I have before me a recent issue of a dairy publication that I still take despite trading in my rubber boots for.....rubber boots.....some years ago. This particular publication is old and respected. I particularly enjoy reading the articles that highlight how a small group of individual farms handle various management challenges that come along in any sort of farm business. But my blog today isn't about any of that.
The editorial in this magazine exhorts the dairy industry to address some of the rhetoric put forth by some of the organic buying groups operating in the US. Fair enough, some of it needs to be addressed and frankly some of it very much is rhetoric. But the lengthy part of the editorial that stated "If we all followed this mantra then food prices would rise and more of the world would go hungry and this would be a bad thing" got my goat today
Let me state right here that I won't be signing up to drink Kool-Aid with either the editorial staff at this magazine or with anyone in the organic industry any time soon. I also don't want anybody to go to bed hungry. But the irony of their statement is that a few pages before the editorial in the very same issue of this magazine is a page long article comparing dairy farm numbers from 1992 and last year entitled, " Fewer Dairy Farms Left the Business". In the past twenty years the number of dairy farms in this nation has shrunk by 61 percent. Having participated in said industry for a number of years and in a number of ways I can state with some assurance that the reason for such a precipitous decline is that there isn't much money milking cows.

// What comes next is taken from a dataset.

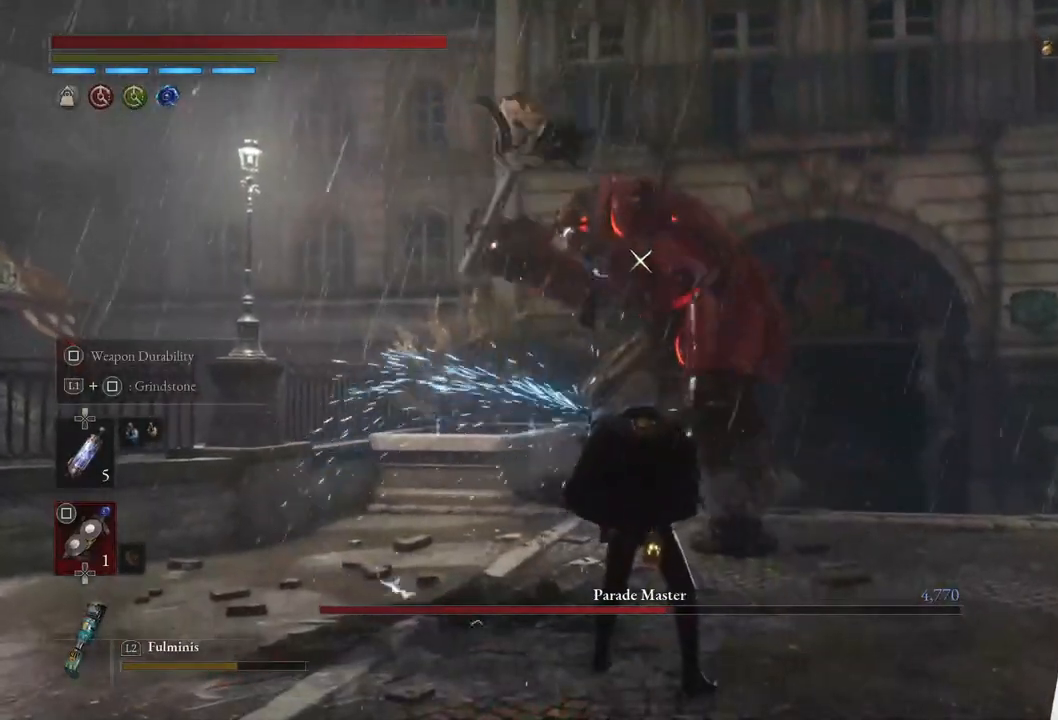
{"buttons": [], "left_stick": "center", "right_stick": "center", "events": []}
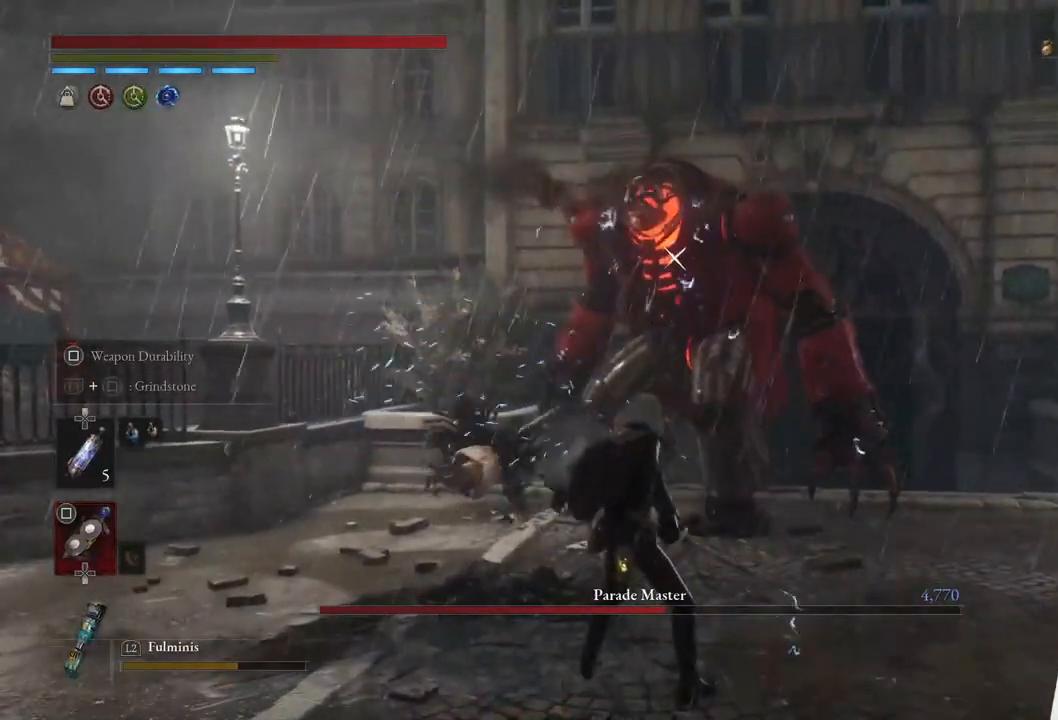
{"buttons": [], "left_stick": "down", "right_stick": "center", "events": [[250, "left_stick", "down"]]}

My first duty as a farmer isn't to feed the world and it isn't to worry about folks going to bed hungry. It's to run my business in such a way that that I provide a good living for my wife and family so I don't have to worry about *them* going to bed hungry. As such, higher farm gate milk prices would be very welcome were I to decide to start milking cows.
To read that continuing to produce cheap food is exactly what needs to happen in a farm driven, farmer read magazine where the potential readership has declined by 60 percent in the past twenty years mainly due to economic conditions tells me all I need to know about the writer. I don't know who's side he's on but it sure ain't mine. In my mind the cheap food cult in agribusiness is as anti-farmer as they come. I wonder if we really would be better off if we ditched industrial agriculture and tried a different route.
Ready for Christmas
1 day ago
4 comments:
Agree agree agree.
And you know it goes against my better judgement to be so agreeable. =)
People forget that food used to be a MAJOR part of the budget. Now food is cheap, industrialized, and usually not very healthful.
Peeps. Open eyes. Spend money that gives you healthful food AND feeds a good farmer and his family.
So complicated...
I personally think that every item you purchase should state how much of that purchase price goes to the farm. I really think the consumer would take notice.
For a time, consumers demanded cheap product. Not necessarily quality or good for you, but cheap. Now the consumer is changing - but the industry still believes that as Americans, we can't afford higher prices for food. Now we want high quality...and cheap. And we like to tout "we spend less money on food than anyone else." So we can spend more money on....what exactly?
Cheap food is also a catalyst for the obesity problem in the US. Along with many other factors, but it is part of the equation.
Okay - off my soap box. But I'm drinking the same KoolAid as you my friend.
Great post Jason. You should consider writing to that publication. Surely other farmers could benefit from hearing your point of view, if only so they know there are like-minded farmers out there. And you might make some of them think about the messages they are being fed.
I have a coworker who honestly disgusts me in his devotion to cheap food. Thinking about the food chain, farmers, quality, sustainability etc., seem to be foreign ideas to him. I try very hard to be patient and explain my views in easy-to-digest morsels. Ugh.
I too shake my head at some of the organic farming propaganda/ regulations etc., but would love to hear your point of view around this (you alluded only vaguely in your post).
I think I've got a post in me somewhere about how consumers mistake the term "organic" for "animal friendly" or "sustainable" or even "small family farm". Sometimes this is indeed the case, but not always and regulations don't make it easy to see the difference.